I like to think that I’m all about tough love and hard truths. When it comes to self awareness, everyone has their blind spots, and I tend to think that it’s the job of a good friend to help you see them. I think if someone asked you whether you wanted to know the thing that was holding you back, almost everyone would say yes, they want to know what their thing is. But not everyone wants to know, even if they say they do. Harsh criticism is hard to take, especially from a friend (a good friend of mine sent me a critical email 3 months ago that I’m still processing it).

When it comes to harsh criticism, what are the exceptions, is it okay to criticize the dead? is it ever okay to tell someone you don’t like their art? In a way, since you’re not criticizing their person, but something they did, it should be easier. But in our culture, art is such an extension of someone’s personhood that it’s never really appropriate.

There has been a spate of articles about book criticism lately, on one side is Slate’s case for more critical critics and Dwight Garner for the New York Times Magazine, while Laura Miller at Salon and Heidi Julavits at the Believer make the case against harsh criticism and snark in their field. Miller argues that there should be an exception for fledgling writers, people don’t read that many books anymore and it does more harm than good to squash these new authors before they get their bearrings. While Julavits argues that no one should review a book until they write one (To hear a great wrap-up of the debate check out the Slate Culture Gabfest). With art especially, there is a particularly vile type of criticism that says ‘this isn’t even art‘. There are certain contexts where it’s considered a matter of taste, and others where it isn’t. I think I tend to be on the side of hard truths but I think it’s not a coincidence that the call to be harsher is coming from men, and the call to be nicer is coming from women. This isn’t because women are thin-skinned and can’t take criticism, I think it’s because they know what it’s like to be on the outside in an industry that still privileges men’s opinion.
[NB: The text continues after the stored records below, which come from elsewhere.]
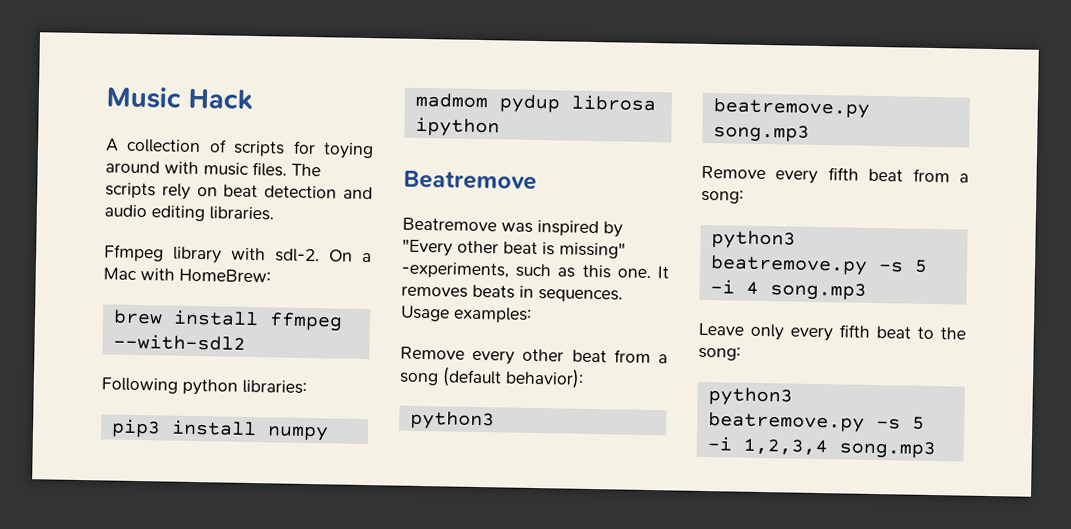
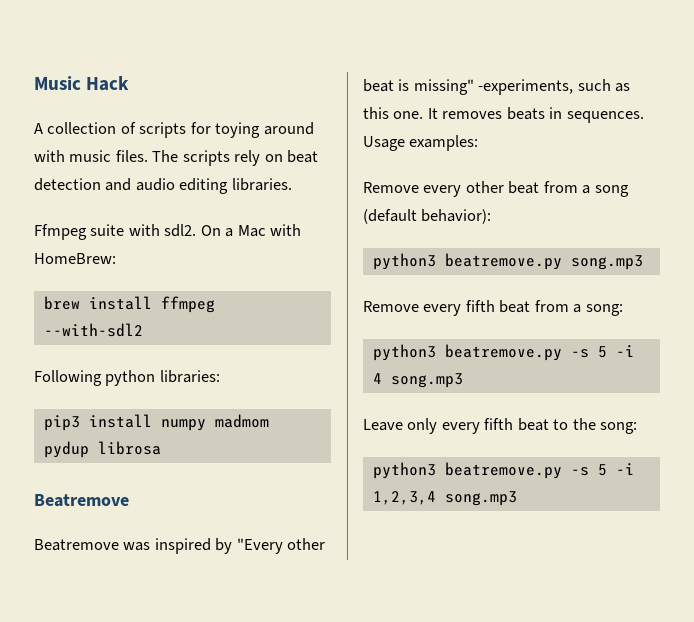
[172,246,320,264] library with sdl-2. -> [90,224,197,237] suite with sdl2.
[414,116,500,138] ipython -> (161, 448) none

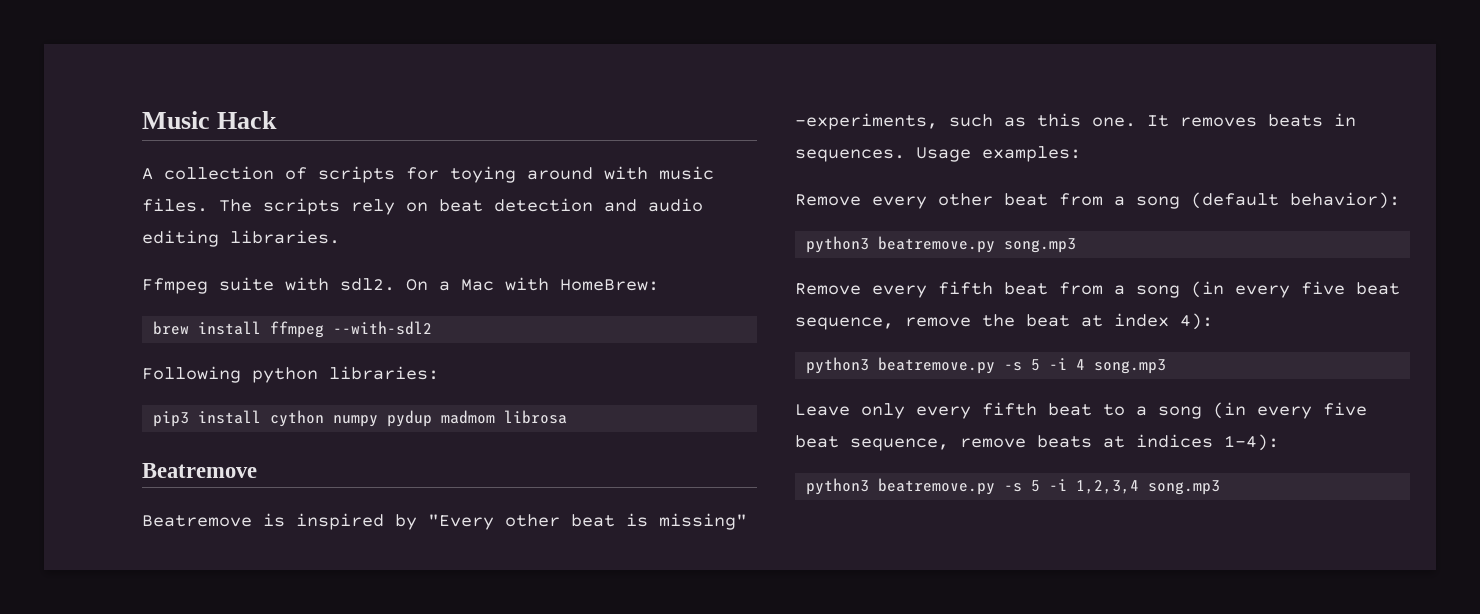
[160,414,269,431] [43,441,89,458] numpy madmom pydup -> [270,410,496,427] cython numpy pydup madmom
[123,542,151,551] was -> [263,513,285,527] is
[585,304,623,316] song: -> [1136,281,1400,298] [795,313,1213,330] song (in every five beat sequence, remove the beat at index 4):
[572,418,638,434] the song: -> [1136,402,1367,419] [795,434,1279,451] a song (in every five beat sequence, remove beats at indices 1-4):

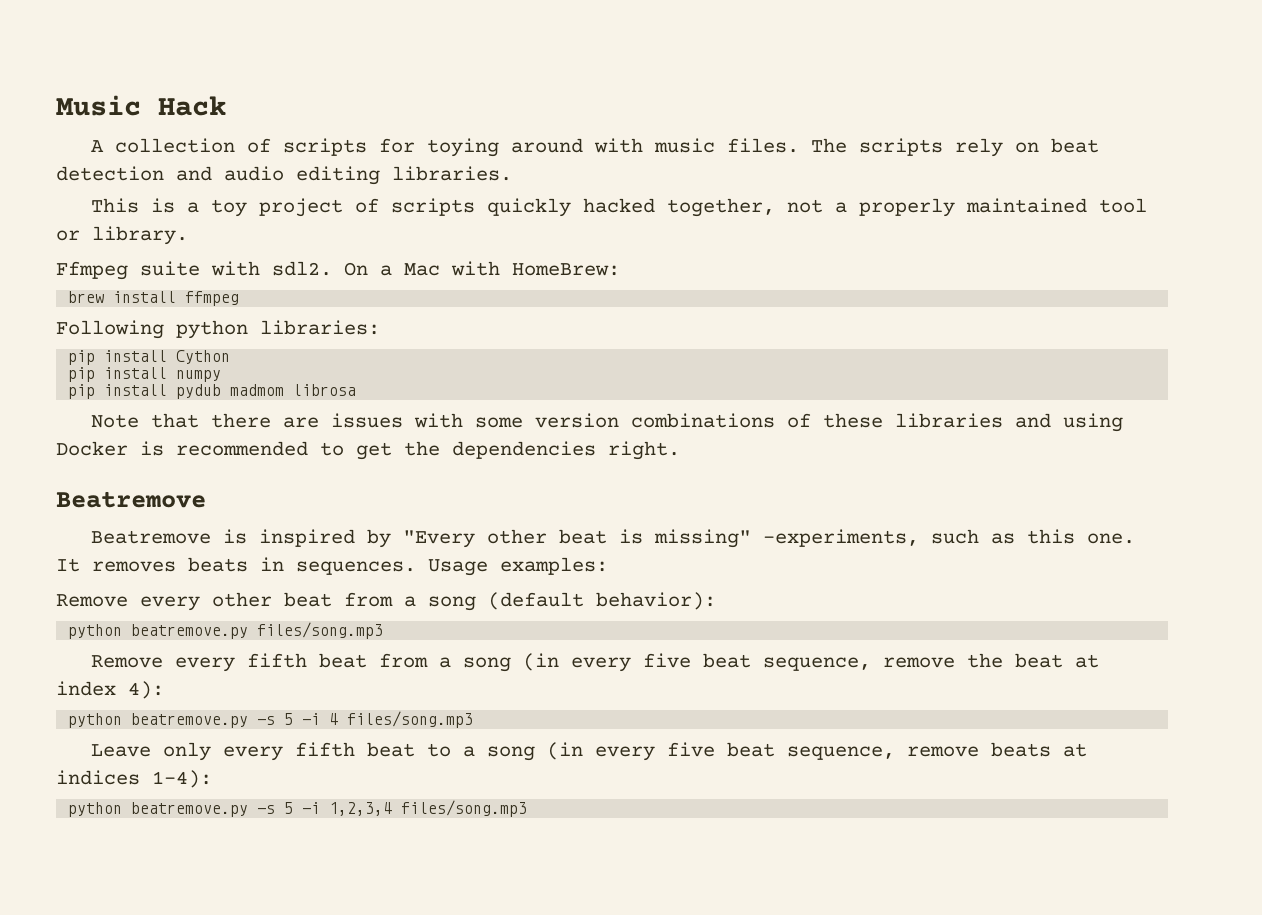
(340, 237) none -> [90,198,1147,217] [56,226,188,245] // This is a toy project of scripts quickly hacked together, not a properly maintained tool or library.
[333,321,433,335] --with-sdl2 -> (240, 298) none
[153,410,568,427] pip3 install cython numpy pydup madmom librosa -> [68,350,231,365] [68,367,222,382] [68,384,357,399] [90,413,1123,432] [56,441,680,460] pip install Cython // pip install numpy // pip install pydub madmom librosa // Note that there are issues with some version combinations of these libraries and using Docker is recommended to get the dependencies right.
[806,236,1077,253] python3 beatremove.py song.mp3 -> [68,622,384,639] python beatremove.py files/song.mp3
[806,357,870,374] python3 -> [68,713,123,728] python
[1094,359,1167,374] song.mp3 -> [347,711,474,728] files/song.mp3
[806,478,870,495] python3 -> [68,802,123,817] python
[1148,480,1221,495] song.mp3 -> [401,800,528,817] files/song.mp3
Let’s look at criticism in a field I know a little more about. I’ve never wanted to be a writer or a literary critic, but I love music and particularly music analysis. It’s no secret that my favorite band of the past 10 years is Yeasayer. I’ve been anxiously anticipating their new album which dropped this week. The album was panned by Spin and Pitchfork, two of the most respected music magazines. Reviews matter (someone once told me something about the Beach Boys that has tainted almost every listen since), you internalize other peoples’ tastes and they become your own. But what are these magazines really saying? Maybe pitchfork’s reviewers are as racist and sexist as their readers. Yeasayer’s may be too gay for them. I had a friend who wrote reviews and someone criticized him for referring to many albums as ‘the best I’ve heard all year.’ He stood by his statements, arguing that music doesn’t hurt, if you listen to an album once and don’t like it, it’s not the end of the world, you didn’t waste any time, no harm no foul. I agree with Julia Turner on the Gabfest, you don’t have to listen to every album, (or read every book), be discerning in what you review, then you can be as harsh as you want.

It struck me on a second listening to the Gabfest that this can also be framed as an East Coast vs. West Coast Debate. Although born in Boston, Dave Eggars has become a distinctively West Coast literary figure, as has his magazine McSweeny’s is one of the few major magazines published in California and NOT New York. It’s a classic debate between the straight talking New York art critic and the laid back California surfer/stoner/hippie. Coming from Oakland, I feel it’s the best of both worlds, it’s sunny California for sure, but maintains its urban grit and certainly a diversity of opinion. I like to think this represents my views, I can take the harsh truths but only in the warmth of the supportive sun.

p.s. Apologies to the Russian’s Mom, no wedding pictures, just decided to go meta.